Osterman said she and Ledbetter wanted the play to feel timeless and self-contained. According to producer Alison Mosier-Mills ’17, the costumes reflect this timelessness, as they do not correspond to a specific time period. This idea of “Eurydice” as a world without outside associations, Ledbetter added, allows the production to resonate with a broader audience.

Ledbetter said that one prominent feature of the show is the pool of water on stage — a technical feat that producer Alison Mosier-Mills ’17 said rarely occurs in Yale productions.

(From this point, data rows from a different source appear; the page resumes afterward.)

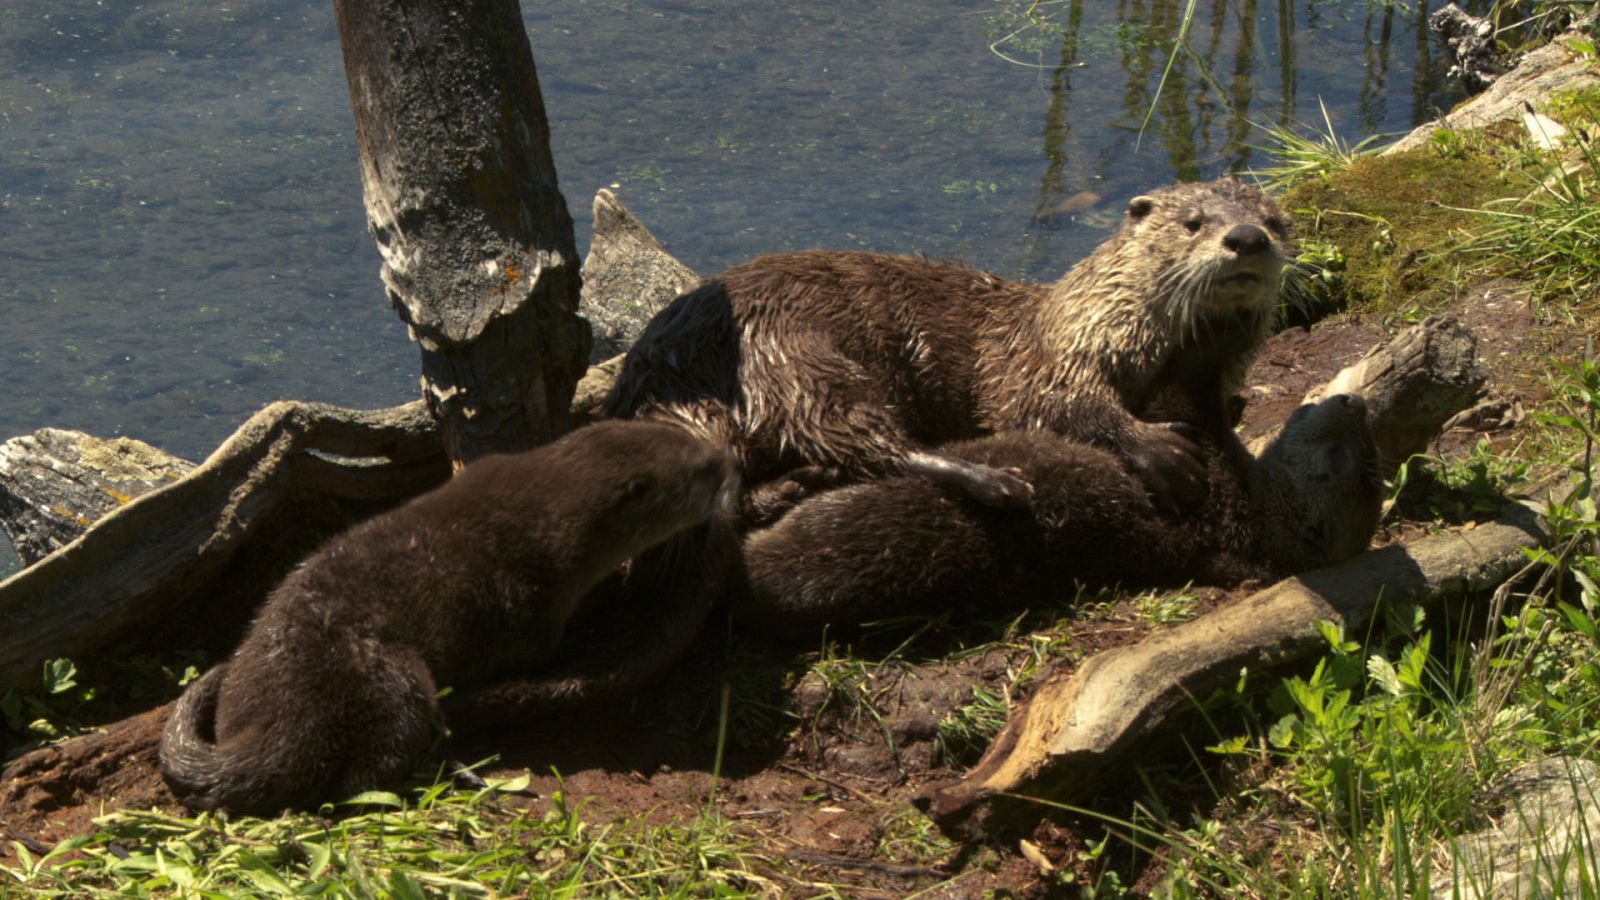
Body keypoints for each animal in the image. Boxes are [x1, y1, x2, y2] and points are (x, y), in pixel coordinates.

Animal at [159, 419, 732, 813]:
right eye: (702, 472)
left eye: (693, 442)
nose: (729, 457)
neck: (552, 518)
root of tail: (275, 726)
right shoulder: (535, 604)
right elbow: (545, 645)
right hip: (392, 677)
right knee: (363, 779)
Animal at [604, 176, 1292, 512]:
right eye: (1193, 223)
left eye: (1278, 221)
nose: (1246, 238)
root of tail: (665, 371)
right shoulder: (1050, 362)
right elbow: (1060, 406)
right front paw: (1158, 451)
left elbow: (1217, 409)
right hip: (799, 357)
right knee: (868, 439)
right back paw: (996, 482)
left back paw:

Set designer David Shatan-Pardo ’15 said the set incorporates water into all parts of the show. The stage, Shatan-Pardo said, will include a boardwalk and sewer pipes. He noted that the challenge in designing the set lay in Ruhl’s stage directions, which mandate that the stage itself should not change dramatically even as the play’s setting shifts from the land of the living to the land of the dead.

The network of sewer pipes from which water will also flow on stage is another feature that was made specifically for the production, Mosier-Mills said. Shatan-Pardo said that the pipes will serve as a visual contrast to the rest of the set, which will resemble a beach.

Ledbetter added that the production will also feature original music compositions of Gideon Broshy ’16. She explained that the continuous music and sound throughout the play are integral to the show’s design because Orpheus is a musician, while Eurydice fails to comprehend music, so the music embodies the tension within their relationship.

“We see the play as a symphony,” Ledbetter said. “Sarah Ruhl actually wrote it in three movements, so it’s structurally very musical, and we wanted to reflect that in the set design of the piece.”

Performances of “Eurydice” will run through Nov. 1.